Marc Ricourt draws his inspiration from the ancient utilitarian object of the vessel. He comments that, ‘I’ve based my work around a simple but very essential object, as it was the first tool created and used by mankind… My work on vessels has allowed me to develop a relationship between ancient or geographically remote cultures and civilizations and modern creations. The most important facet of my work is the research and exploration of new forms, colours, textures and finishes.’
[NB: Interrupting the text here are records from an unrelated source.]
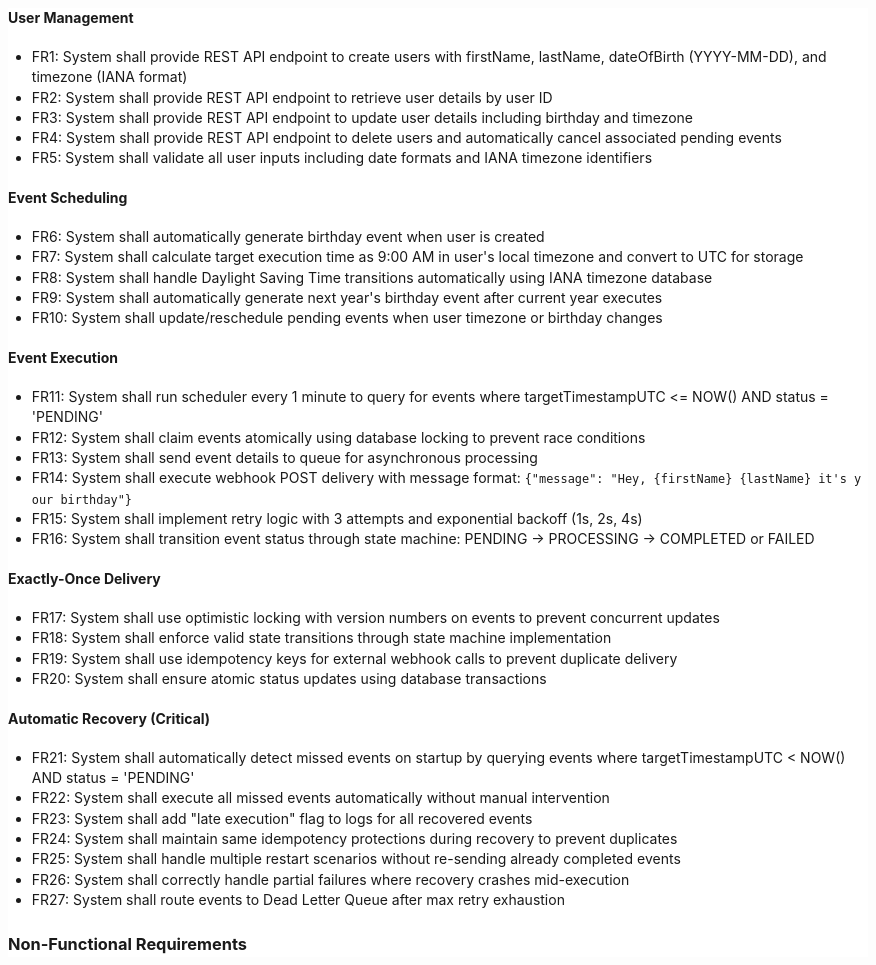 #### User Management

- FR1: System shall provide REST API endpoint to create users with firstName, lastName, dateOfBirth (YYYY-MM-DD), and timezone (IANA format)
- FR2: System shall provide REST API endpoint to retrieve user details by user ID
- FR3: System shall provide REST API endpoint to update user details including birthday and timezone
- FR4: System shall provide REST API endpoint to delete users and automatically cancel associated pending events
- FR5: System shall validate all user inputs including date formats and IANA timezone identifiers

#### Event Scheduling

- FR6: System shall automatically generate birthday event when user is created
- FR7: System shall calculate target execution time as 9:00 AM in user's local timezone and convert to UTC for storage
- FR8: System shall handle Daylight Saving Time transitions automatically using IANA timezone database
- FR9: System shall automatically generate next year's birthday event after current year executes
- FR10: System shall update/reschedule pending events when user timezone or birthday changes

#### Event Execution

- FR11: System shall run scheduler every 1 minute to query for events where targetTimestampUTC <= NOW() AND status = 'PENDING'
- FR12: System shall claim events atomically using database locking to prevent race conditions
- FR13: System shall send event details to queue for asynchronous processing
- FR14: System shall execute webhook POST delivery with message format: `{"message": "Hey, {firstName} {lastName} it's your birthday"}`
- FR15: System shall implement retry logic with 3 attempts and exponential backoff (1s, 2s, 4s)
- FR16: System shall transition event status through state machine: PENDING → PROCESSING → COMPLETED or FAILED

#### Exactly-Once Delivery

- FR17: System shall use optimistic locking with version numbers on events to prevent concurrent updates
- FR18: System shall enforce valid state transitions through state machine implementation
- FR19: System shall use idempotency keys for external webhook calls to prevent duplicate delivery
- FR20: System shall ensure atomic status updates using database transactions

#### Automatic Recovery (Critical)

- FR21: System shall automatically detect missed events on startup by querying events where targetTimestampUTC < NOW() AND status = 'PENDING'
- FR22: System shall execute all missed events automatically without manual intervention
- FR23: System shall add "late execution" flag to logs for all recovered events
- FR24: System shall maintain same idempotency protections during recovery to prevent duplicates
- FR25: System shall handle multiple restart scenarios without re-sending already completed events
- FR26: System shall correctly handle partial failures where recovery crashes mid-execution
- FR27: System shall route events to Dead Letter Queue after max retry exhaustion

### Non-Functional Requirements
Marc sources the wood he uses from his local landscape in Dijon, France. He initially turns on a traditional lathe and then intricately carves and treats the surfaces through bleaching, dying or an application of ferrous oxide, to explore the vessel through organic shapes that often recall seedpods and the undulating edges of leaves, carved as delicate linear fins. Historically, Marc has worked with green wood and followed the grain of the timber to achieve the perfect form. Recently, however, he has been experimenting with dried out firewood taken from the heart of the tree, to create highly textured rugged surfaces that heighten the sculptural aspect of his work.
Marc has exhibited extensively in the UK and internationally. His work is placed in significant private and public collections, including Musée des Pays de L'Ain, France; the Wood Turning Center, UK; The Center for Art in Wood, USA;and the ASU Art Museum, Tempe, USA. He was shortlisted for the Loewe Craft Prize 2020.